Customer service is a difficult beast these days. On one hand, it’s still necessary—we still have issues that need to be resolved by someone at a company with more information than us.

On the other hand, we’ve gotten quite anti-social, and it seems like a huge majority of the population treats a phone call like the worst fate that could possibly befall them.

This is where intelligent virtual assistants (IVAs) come in. These are computer-generated characters like an avatar or a 3D animated persona that delivers text-based or voice-based information and service assistance to customers via a kiosk, mobile, or website. They incorporate NLP and domain knowledge that change according to the content of the dialog between the VA and the customer.

And as much as we like to think that the entire purpose of an IVA is to save us the soul-crushing task of phoning customer service, it actually has big benefits for the company as well—IVAs provides users with consistent, easy-to-access information on company details, including financial and investor-related details, product portfolios, and technology-related information.

So overall IVAs are in major demand from both companies and consumers, which is expected to help the market reach a value just shy of 3 billion in 2019, growing at a CAGR of 54.32%.

What’s in the cards for IVAs?

Intelligent virtual assistants are evolving in both form and function, and Technavio analysts have highlighted a few trends expected to impact their uptake over the next four years.

Increased adoption of IVAs in healthcare industry

Increased demand for health insurance, thanks to both government subsidies as well as the aging population globally have prompted the  global healthcare insurance industry to transition from a wholesale business model to a growing retail model.

This has opened up new challenges for insurance providers, primarily because explaining insurance coverage is never easy. And selling it online just compounds this problem.

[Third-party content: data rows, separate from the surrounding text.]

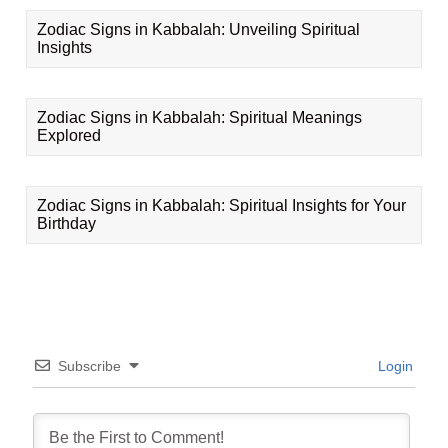
Zodiac Signs in Kabbalah: Unveiling Spiritual
Insights
Zodiac Signs in Kabbalah: Spiritual Meanings
Explored
Zodiac Signs in Kabbalah: Spiritual Insights for Your
Birthday
Subscribe
Login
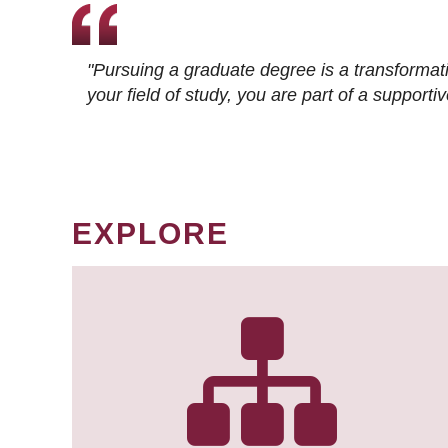
"Pursuing a graduate degree is a transformat
your field of study, you are part of a suppor
EXPLORE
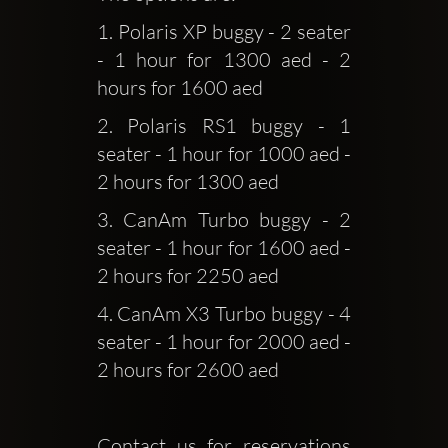
1. Polaris XP buggy - 2 seater 
- 1 hour for 1300 aed - 2 
hours for 1600 aed
2. Polaris RS1 buggy - 1 
seater - 1 hour for 1000 aed - 
2 hours for 1300 aed
3. CanAm Turbo buggy - 2 
seater - 1 hour for 1600 aed - 
2 hours for 2250 aed
4. CanAm X3 Turbo buggy - 4 
seater - 1 hour for 2000 aed - 
2 hours for 2600 aed 
Contact us for reservations 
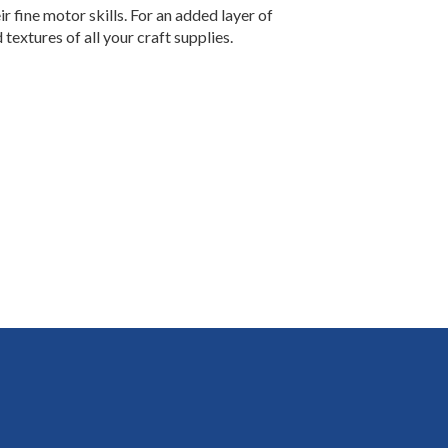
r fine motor skills. For an added layer of
textures of all your craft supplies.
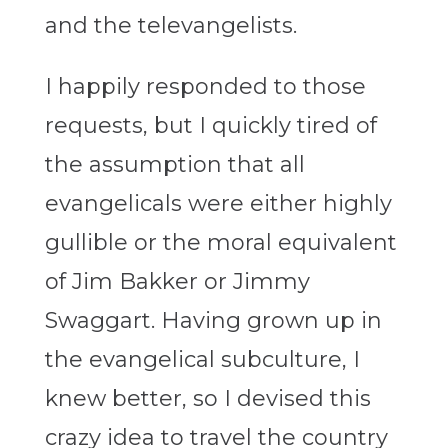
and the televangelists.
I happily responded to those
requests, but I quickly tired of
the assumption that all
evangelicals were either highly
gullible or the moral equivalent
of Jim Bakker or Jimmy
Swaggart. Having grown up in
the evangelical subculture, I
knew better, so I devised this
crazy idea to travel the country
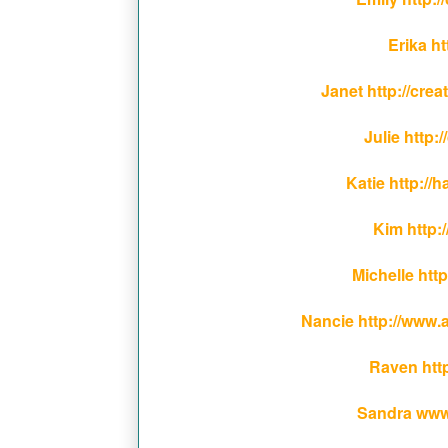
Erika h
Janet http://cr
Julie http:
Katie http:/
Kim http:/
Michelle ht
Nancie http://www.
Raven htt
Sandra www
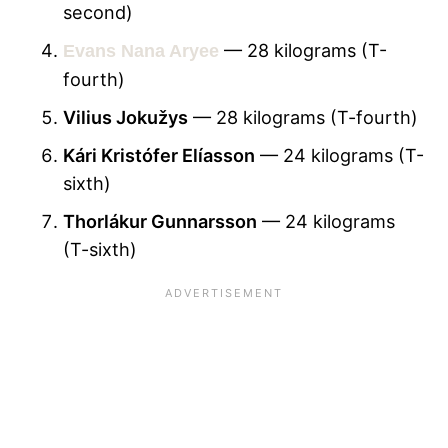
second)
— 28 kilograms (T-
Evans Nana Aryee
fourth)
Vilius Jokužys
— 28 kilograms (T-fourth)
Kári Kristófer Elíasson
— 24 kilograms (T-
sixth)
Thorlákur Gunnarsson
— 24 kilograms
(T-sixth)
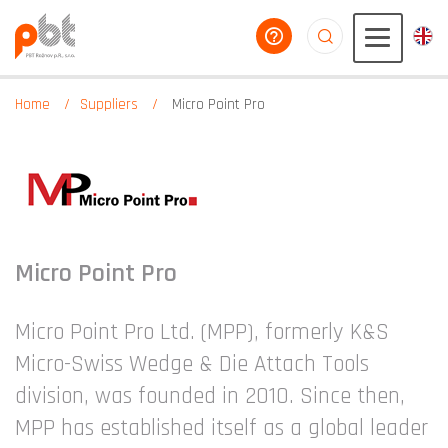
help you
aaaaaaaaaaaaaaaaa
Home
Suppliers
Micro Point Pro
Micro Point Pro
Micro Point Pro Ltd. (MPP), formerly K&S
Micro-Swiss Wedge & Die Attach Tools
division, was founded in 2010. Since then,
MPP has established itself as a global leader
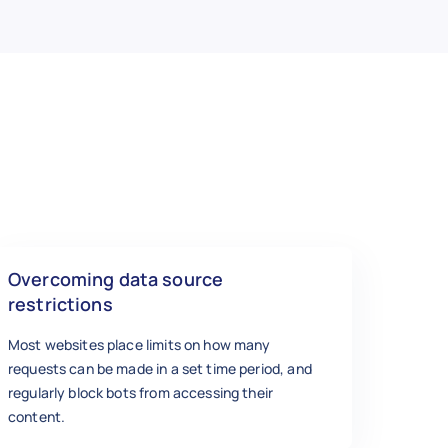
Overcoming data source
restrictions
Most websites place limits on how many
requests can be made in a set time period, and
regularly block bots from accessing their
content.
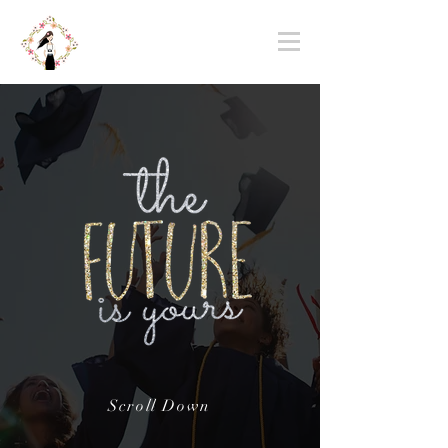
Scroll Down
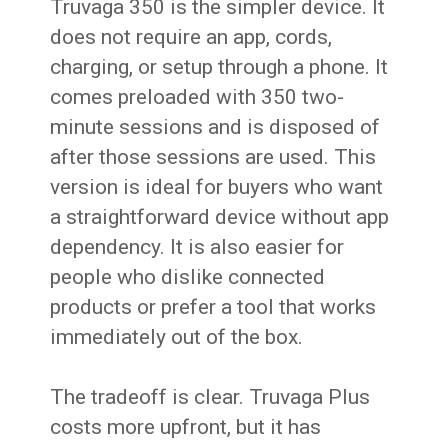
Truvaga 350 is the simpler device. It
does not require an app, cords,
charging, or setup through a phone. It
comes preloaded with 350 two-
minute sessions and is disposed of
after those sessions are used. This
version is ideal for buyers who want
a straightforward device without app
dependency. It is also easier for
people who dislike connected
products or prefer a tool that works
immediately out of the box.
The tradeoff is clear. Truvaga Plus
costs more upfront, but it has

To counter this challenge, healthcare companies are implementing IVAs to help customers search through the mountain of information on their website. Through an IVA, the customer could easily get detailed and relevant information about the company’s products, which makes the whole process smoother.

Multichannel VAs

One of the most frustrating experiences for a customer is to get different information about a company depending on which channel you’ve contacted. But given how many avenues we have to get in touch with organizations—email, fax (if that’s what floats your boat), phone, live chat etc.—it can actually be quite difficult for businesses to make sure the same information is being given out.

This is where virtual assistants really shine. Enterprises are now implementing multichannel VAs to deliver a consistent, uniform customer experience across all service channels, including the company website or a social networking website. The customer will hear the same voice and the same response whether it is typed into a computer, tapped on a screen, or spoken into a device. The hope here is that implementation of multichannel VAs could reduce escalations in calls and emails and improve the customer experience.

Holographic VAs

Any sci-fi fan will appreciate that there are companies working to develop holographic VAs. From the enterprise side of things, there’s a general feeling that this breed of virtual assistant is more intuitive and enhances the customer experience to a considerable extent. For customers, it’s mostly really, really cool.

And holographic customer service isn’t a thing of the distant future. In 2014, Coca-Cola Enterprises used a holographic VA named Isabelle to educate customers about its campaign. Needless to say, Technavio expects that holographic VAs will witness high adoption by enterprises during the forecast period.

Now, despite the high growth rate it’s not all sunshine and rainbows in the IVA market. The biggest problem with technology that is meant to be helpful is that when it’s not, it madly frustrating for customers. And there are definitely still a few kinks that need to be worked out before this technology can really provide seamless information to customers. For instance, the market needs better integration between the front-end and back-end knowledge base. Additionally, the lack of standardization and complexity in understanding user objective amongst the assistants themselves can be a source of frustration.

However, overall demand for IVAs will definitely trump these relatively small technical issues, and result in strong growth over the next few years.